Extrait proposé:
▼

Il faut se rappeler, en tout état de cause, que la Cour de justice a reconnu comme constitutive d'une position dominante des parts de marché inférieures à celles en présence (62) et que d'autre part, dans certains Etats membres, les parts de marché détenues par Tetra Pak sur les marchés non aseptiques sont telles que l'existence d'une position dominante ne fait pas de doute même dans le cas où on se limite à une approche consistant à considérer ces marchés isolément.

La Commission considère cependant que, dans le cas d'espèce, une telle approche est trop limitative, car on ne peut faire abstraction des liens existant entre les marchés non aseptiques et les marchés aseptiques. Loin d'être parfaitement étrangers l'un à l'autre, les quatre marchés identifiés par la Commission, s'ils demeurent distincts, sont en effet voisins et même connexes. A la différence du lien créé par Tetra Pak entre les marchés des machines et ceux des cartons - lien que la Commission tient pour artificiel et injustifié dans la mesure où il est constitué par l'obligation contractuelle de n'utiliser sur les machines fournies par Tetra Pak que les cartons fabriqués par celui-ci (63), la connexité entre les deux marchés aseptiques, d'une part, et les deux marchés non aseptiques, d'autre part, est bien réelle, car:

1) les produits-clés, au conditionnement desquels servent les cartons, sont les mêmes tant sur les marchés de l'aseptique que sur ceux du non aseptique, à savoir les produits laitiers liquides et les jus de fruits (64) ;

2) au niveau de la demande, la grande majorité des utilisateurs (65) des produits proposés par Tetra Pak sur les marchés aseptiques opèrent également sur les marchés non aseptiques;

3) au niveau de l'offre, le comportement des principaux producteurs de cartons confirme le lien existant entre les deux marchés aseptiques et les deux marchés non aseptiques en ce sens que deux d'entre eux sont déjà présents (quoique dans des mesures fort différentes) sur les quatre marchés, c'est-à-dire Tetra Pak même et PKL - tandis que le troisième, Elopak tente depuis longtemps de s'y installer (66) (67). Certaines des formes de cartons proposées - le Brik - sont d'ailleurs utilisables et utilisées pour les deux types de conditionnement (moyennant adaptation des matériaux entrant dans leur composition).

▲

Consigne A: Repérez dans le listing chaque ligne contenant la chaîne "Region", en tenant compte de la casse, et recopiez-la.
Consigne B: Poursuivez l'extrait sur la position dominante de Tetra Pak à partir de là où il s'arrête.

Listing de l'exercice:
▼

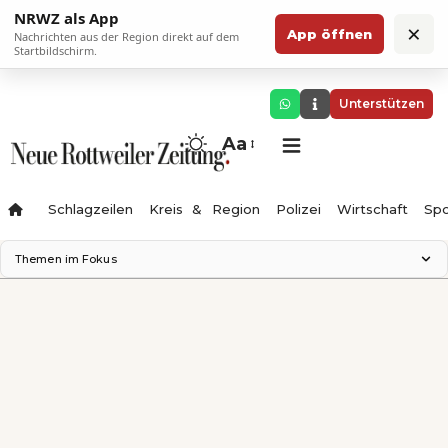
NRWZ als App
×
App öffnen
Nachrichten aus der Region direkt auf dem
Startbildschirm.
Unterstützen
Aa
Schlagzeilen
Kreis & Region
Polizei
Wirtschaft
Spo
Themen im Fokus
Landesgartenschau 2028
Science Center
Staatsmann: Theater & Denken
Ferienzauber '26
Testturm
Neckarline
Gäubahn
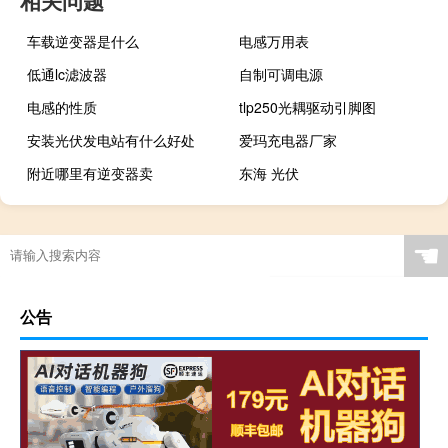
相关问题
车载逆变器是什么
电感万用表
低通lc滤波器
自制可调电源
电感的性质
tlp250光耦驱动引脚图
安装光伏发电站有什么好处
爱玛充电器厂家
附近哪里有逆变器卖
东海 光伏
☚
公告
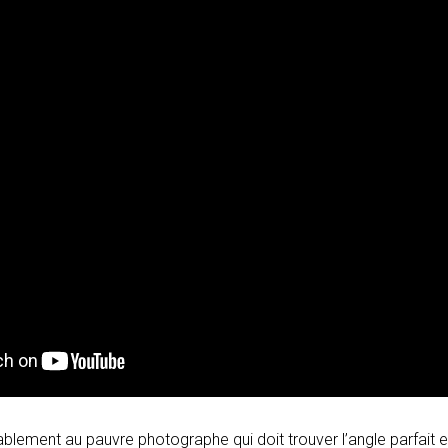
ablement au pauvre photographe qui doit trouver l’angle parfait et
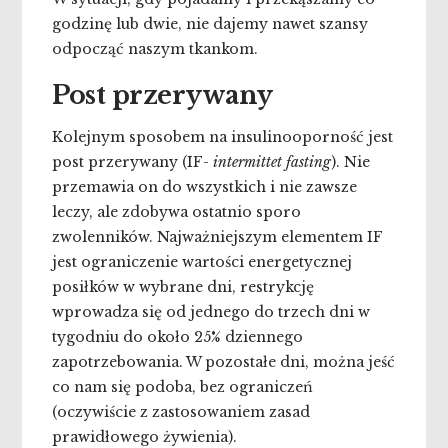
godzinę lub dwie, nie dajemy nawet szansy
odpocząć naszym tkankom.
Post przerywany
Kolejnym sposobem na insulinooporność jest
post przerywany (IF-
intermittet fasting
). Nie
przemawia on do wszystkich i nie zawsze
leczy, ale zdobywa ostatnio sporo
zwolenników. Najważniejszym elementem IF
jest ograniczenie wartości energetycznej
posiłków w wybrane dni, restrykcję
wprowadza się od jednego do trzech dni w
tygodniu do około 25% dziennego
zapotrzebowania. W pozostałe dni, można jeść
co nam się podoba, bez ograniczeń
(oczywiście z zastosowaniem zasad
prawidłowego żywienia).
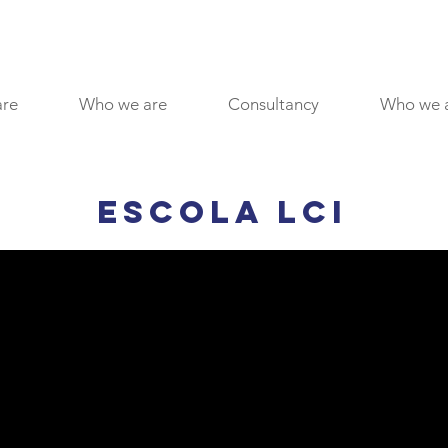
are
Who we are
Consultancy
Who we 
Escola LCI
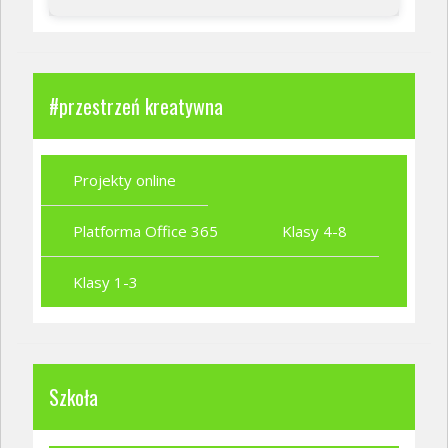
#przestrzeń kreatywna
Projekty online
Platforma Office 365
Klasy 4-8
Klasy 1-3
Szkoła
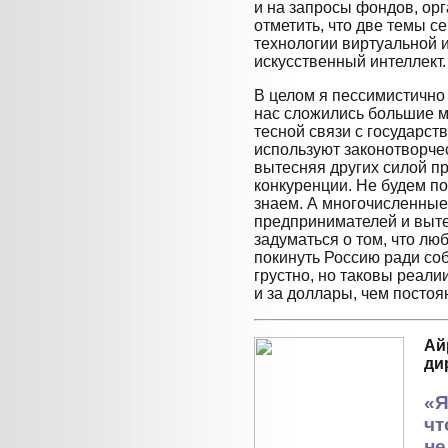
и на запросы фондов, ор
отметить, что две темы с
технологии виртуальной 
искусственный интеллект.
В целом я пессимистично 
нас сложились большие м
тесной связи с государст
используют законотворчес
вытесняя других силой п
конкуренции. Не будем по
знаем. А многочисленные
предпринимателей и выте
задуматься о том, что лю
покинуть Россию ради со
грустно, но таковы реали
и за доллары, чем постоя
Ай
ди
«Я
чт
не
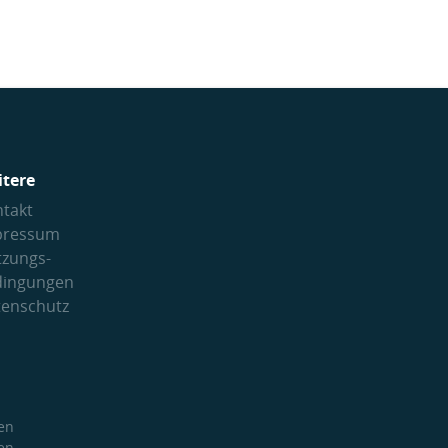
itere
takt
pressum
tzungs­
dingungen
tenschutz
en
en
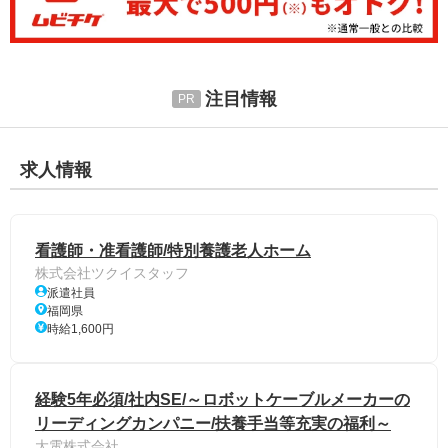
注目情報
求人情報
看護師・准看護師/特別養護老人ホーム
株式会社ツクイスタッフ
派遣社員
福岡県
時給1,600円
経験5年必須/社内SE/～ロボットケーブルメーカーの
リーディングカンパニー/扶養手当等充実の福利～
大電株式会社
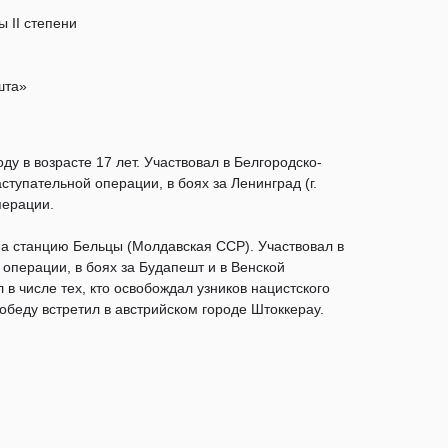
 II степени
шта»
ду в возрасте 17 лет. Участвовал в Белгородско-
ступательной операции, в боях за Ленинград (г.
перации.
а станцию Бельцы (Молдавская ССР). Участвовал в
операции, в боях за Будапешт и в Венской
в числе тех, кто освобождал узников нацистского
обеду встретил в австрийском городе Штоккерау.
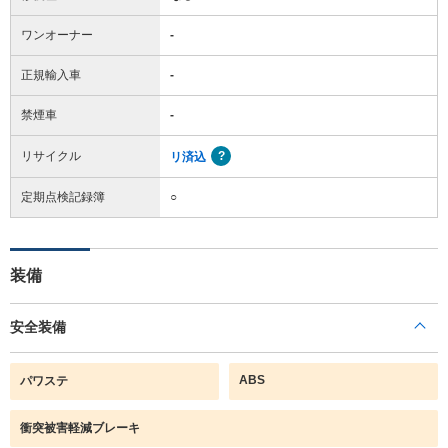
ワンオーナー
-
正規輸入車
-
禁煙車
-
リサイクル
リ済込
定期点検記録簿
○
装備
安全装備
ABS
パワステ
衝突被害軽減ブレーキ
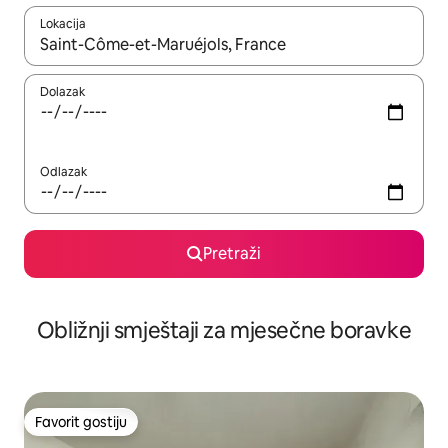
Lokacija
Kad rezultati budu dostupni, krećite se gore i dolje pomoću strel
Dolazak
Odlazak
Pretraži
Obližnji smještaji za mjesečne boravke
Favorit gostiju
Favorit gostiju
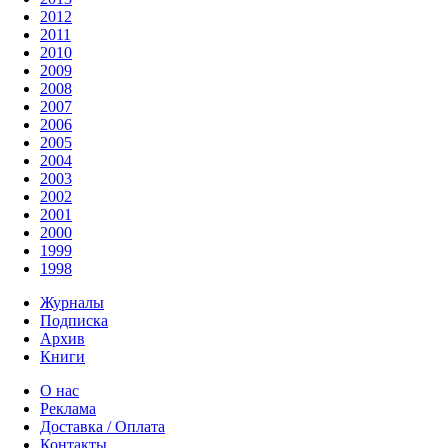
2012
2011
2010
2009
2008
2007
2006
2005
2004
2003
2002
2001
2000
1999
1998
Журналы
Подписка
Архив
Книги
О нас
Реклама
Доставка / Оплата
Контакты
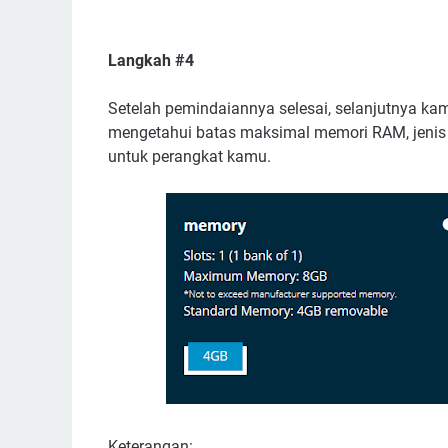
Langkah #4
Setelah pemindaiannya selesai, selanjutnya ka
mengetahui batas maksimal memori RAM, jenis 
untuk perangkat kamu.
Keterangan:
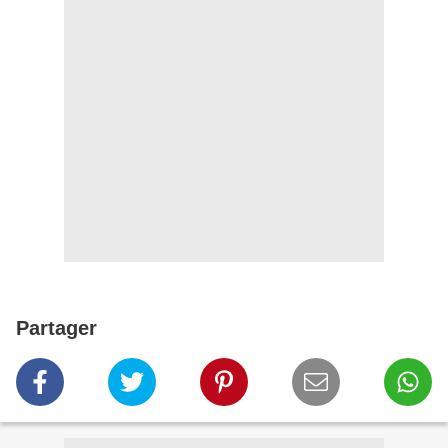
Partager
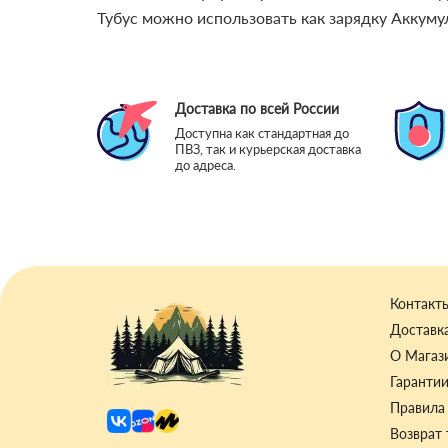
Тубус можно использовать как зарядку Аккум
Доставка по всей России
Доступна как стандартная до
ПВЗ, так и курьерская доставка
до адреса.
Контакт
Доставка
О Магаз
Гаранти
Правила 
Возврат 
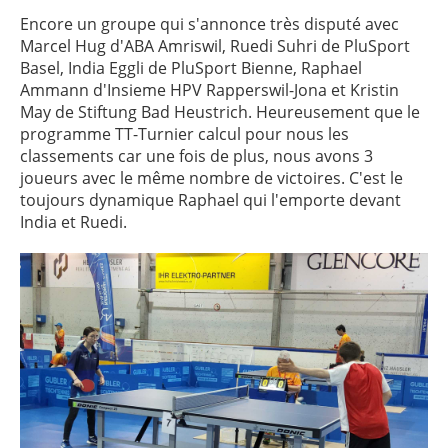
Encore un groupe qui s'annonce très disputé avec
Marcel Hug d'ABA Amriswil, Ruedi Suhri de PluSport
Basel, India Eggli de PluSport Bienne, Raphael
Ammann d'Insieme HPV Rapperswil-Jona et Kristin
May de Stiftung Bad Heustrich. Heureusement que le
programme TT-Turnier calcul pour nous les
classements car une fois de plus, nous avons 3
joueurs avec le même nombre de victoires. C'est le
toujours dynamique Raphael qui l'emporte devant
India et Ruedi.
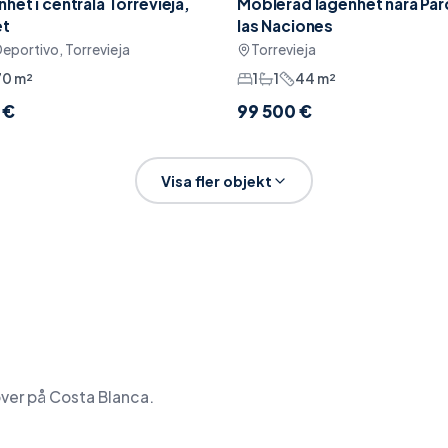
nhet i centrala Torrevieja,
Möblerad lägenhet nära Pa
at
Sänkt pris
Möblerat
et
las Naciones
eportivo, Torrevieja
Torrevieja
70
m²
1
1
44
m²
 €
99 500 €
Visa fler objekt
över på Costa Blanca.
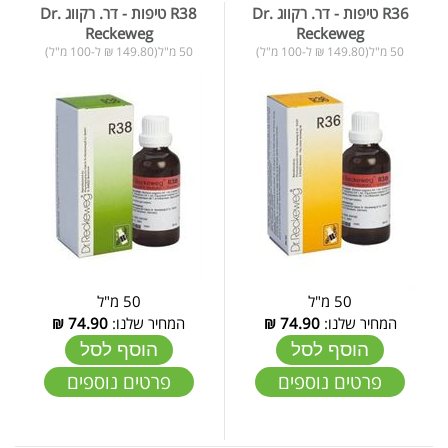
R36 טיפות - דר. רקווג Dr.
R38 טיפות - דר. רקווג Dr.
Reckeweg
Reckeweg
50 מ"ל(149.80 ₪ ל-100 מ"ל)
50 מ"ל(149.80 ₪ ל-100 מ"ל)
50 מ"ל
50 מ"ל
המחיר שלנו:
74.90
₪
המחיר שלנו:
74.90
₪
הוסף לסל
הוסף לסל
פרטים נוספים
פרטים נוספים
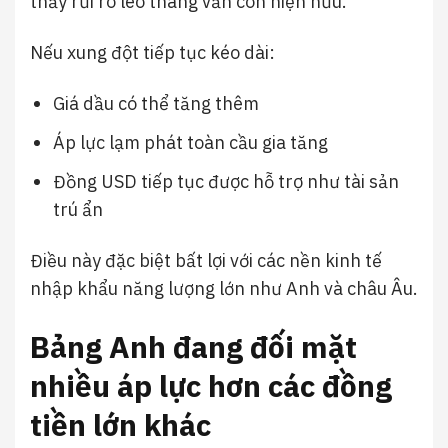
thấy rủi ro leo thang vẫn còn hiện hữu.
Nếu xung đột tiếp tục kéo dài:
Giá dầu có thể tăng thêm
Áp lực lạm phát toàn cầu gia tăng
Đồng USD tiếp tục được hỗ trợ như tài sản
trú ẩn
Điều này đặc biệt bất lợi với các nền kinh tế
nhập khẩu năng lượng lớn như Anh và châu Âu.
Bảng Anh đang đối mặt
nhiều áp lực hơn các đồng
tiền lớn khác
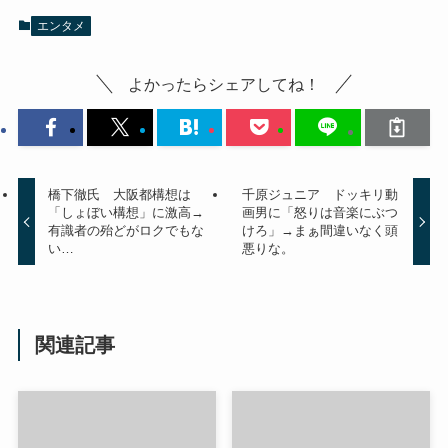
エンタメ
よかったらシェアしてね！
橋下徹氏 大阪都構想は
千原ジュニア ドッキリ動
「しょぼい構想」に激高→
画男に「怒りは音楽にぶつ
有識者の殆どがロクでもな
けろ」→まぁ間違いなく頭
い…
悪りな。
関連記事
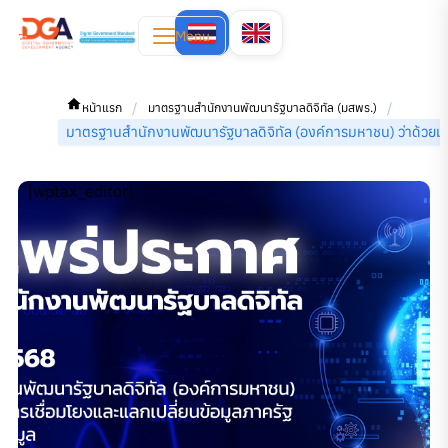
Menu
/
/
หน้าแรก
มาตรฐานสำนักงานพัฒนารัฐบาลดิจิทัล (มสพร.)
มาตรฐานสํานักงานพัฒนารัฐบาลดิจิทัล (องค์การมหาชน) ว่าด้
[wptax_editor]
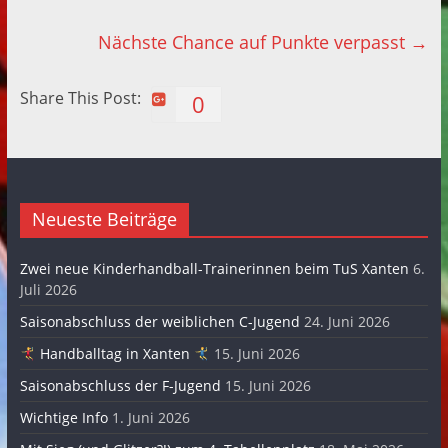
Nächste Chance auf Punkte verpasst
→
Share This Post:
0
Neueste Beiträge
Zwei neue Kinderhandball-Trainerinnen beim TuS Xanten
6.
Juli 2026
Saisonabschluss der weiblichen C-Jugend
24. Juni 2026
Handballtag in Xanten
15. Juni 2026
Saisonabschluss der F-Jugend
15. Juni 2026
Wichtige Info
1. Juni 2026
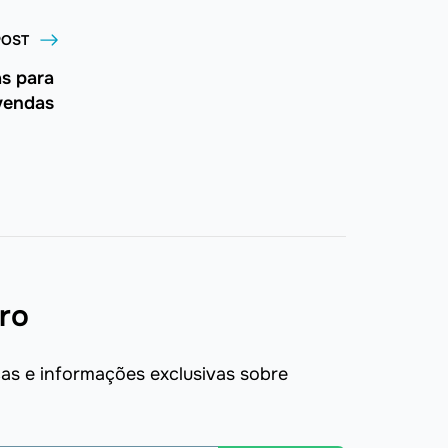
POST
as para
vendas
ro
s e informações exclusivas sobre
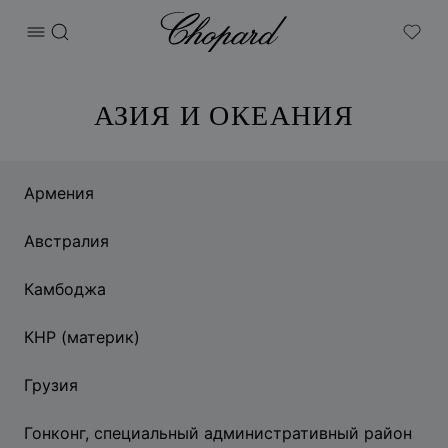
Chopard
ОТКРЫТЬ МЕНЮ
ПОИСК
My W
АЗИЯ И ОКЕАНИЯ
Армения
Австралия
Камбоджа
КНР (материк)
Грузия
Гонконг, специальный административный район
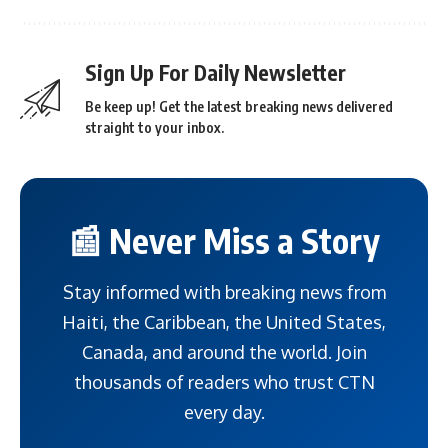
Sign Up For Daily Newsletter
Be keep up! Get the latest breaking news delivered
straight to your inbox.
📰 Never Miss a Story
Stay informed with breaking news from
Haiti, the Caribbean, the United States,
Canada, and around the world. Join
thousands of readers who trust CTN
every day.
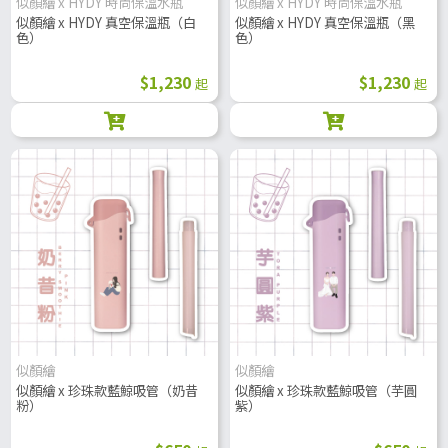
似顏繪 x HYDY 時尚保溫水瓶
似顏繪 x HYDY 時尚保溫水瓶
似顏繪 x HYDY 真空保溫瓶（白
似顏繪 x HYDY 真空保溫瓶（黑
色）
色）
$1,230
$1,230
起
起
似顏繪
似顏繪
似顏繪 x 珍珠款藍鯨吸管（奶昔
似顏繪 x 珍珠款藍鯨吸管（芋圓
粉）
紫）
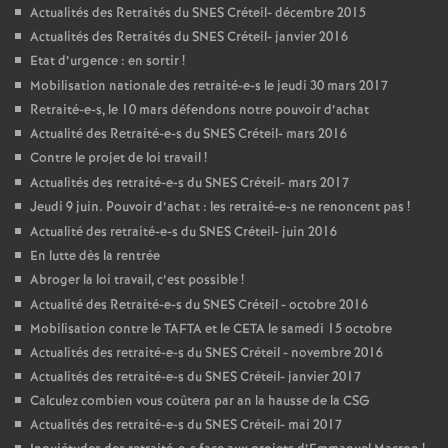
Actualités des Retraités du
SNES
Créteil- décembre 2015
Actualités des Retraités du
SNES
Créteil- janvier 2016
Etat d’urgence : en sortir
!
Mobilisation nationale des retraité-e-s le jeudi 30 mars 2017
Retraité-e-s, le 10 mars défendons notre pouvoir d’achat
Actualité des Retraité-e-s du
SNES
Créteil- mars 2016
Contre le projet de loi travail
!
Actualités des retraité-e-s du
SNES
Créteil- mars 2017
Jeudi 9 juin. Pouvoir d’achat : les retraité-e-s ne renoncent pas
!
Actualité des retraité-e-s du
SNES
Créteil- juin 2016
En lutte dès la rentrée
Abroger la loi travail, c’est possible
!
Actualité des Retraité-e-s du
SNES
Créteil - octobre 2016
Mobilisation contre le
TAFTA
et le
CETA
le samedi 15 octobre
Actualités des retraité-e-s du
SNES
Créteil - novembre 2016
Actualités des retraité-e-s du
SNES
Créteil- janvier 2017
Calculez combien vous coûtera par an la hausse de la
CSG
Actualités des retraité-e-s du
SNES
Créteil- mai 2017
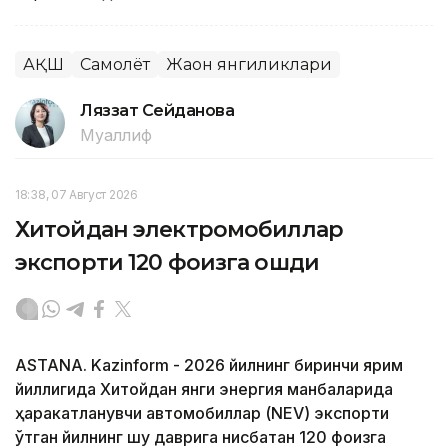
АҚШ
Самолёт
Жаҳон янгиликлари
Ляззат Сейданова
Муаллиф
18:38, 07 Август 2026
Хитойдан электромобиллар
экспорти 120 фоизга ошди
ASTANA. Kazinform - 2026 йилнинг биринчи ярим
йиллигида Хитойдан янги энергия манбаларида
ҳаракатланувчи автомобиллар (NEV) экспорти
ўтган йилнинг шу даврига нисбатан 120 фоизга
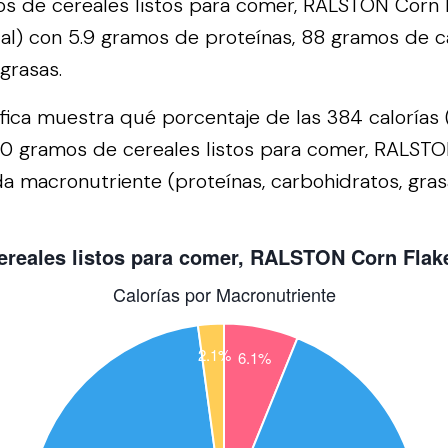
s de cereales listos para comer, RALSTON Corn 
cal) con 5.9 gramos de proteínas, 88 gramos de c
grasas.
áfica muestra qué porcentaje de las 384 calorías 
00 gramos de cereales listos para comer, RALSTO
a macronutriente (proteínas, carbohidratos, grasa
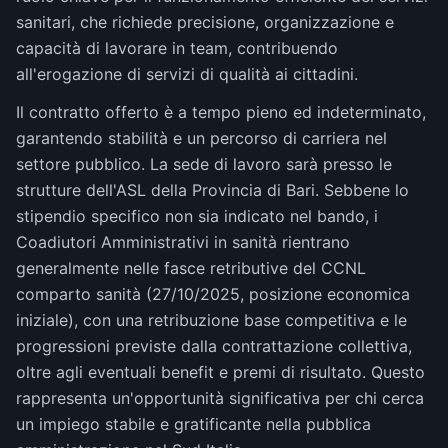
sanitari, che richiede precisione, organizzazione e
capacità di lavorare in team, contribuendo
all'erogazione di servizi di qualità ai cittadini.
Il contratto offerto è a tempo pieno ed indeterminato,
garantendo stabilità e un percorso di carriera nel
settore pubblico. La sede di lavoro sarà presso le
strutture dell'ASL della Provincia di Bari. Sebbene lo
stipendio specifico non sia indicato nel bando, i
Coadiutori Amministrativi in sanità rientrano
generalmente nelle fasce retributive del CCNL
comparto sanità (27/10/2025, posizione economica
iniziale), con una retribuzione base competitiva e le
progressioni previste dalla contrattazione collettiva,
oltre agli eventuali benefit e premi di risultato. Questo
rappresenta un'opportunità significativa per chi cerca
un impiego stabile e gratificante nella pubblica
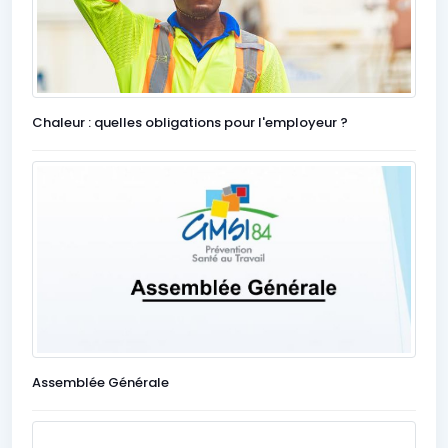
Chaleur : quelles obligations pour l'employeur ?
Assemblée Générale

▲

Résultat A:
Nachrichten aus der Region direkt auf dem
Kreis & Region

Résultat B:
Dans ces conditions, la Commission considère que les quatre marchés, ceux du secteur aseptique et ceux du non aseptique, sont non seulement voisins mais connexes à un point tel que les abus décrits dans la présente décision relèvent également de l'article 86 lorsqu'ils sont ou ont été commis par Tetra Pak sur les marchés non aseptiques. Cela est la conséquence de l'existence de la position dominante de Tetra Pak sur les marchés aseptiques, prise ensemble avec cette connexité qui existe entre les quatre marchés (68).

Il n'y a donc pas lieu de procéder à une démonstration indépendante de l'existence d'une position dominante de Tetra Pak sur les marchés non aseptiques pris isolément, les liens entre les quatre marchés décrits ci-dessus montrant qu'une telle approche cloisonnée n'est pas fondée.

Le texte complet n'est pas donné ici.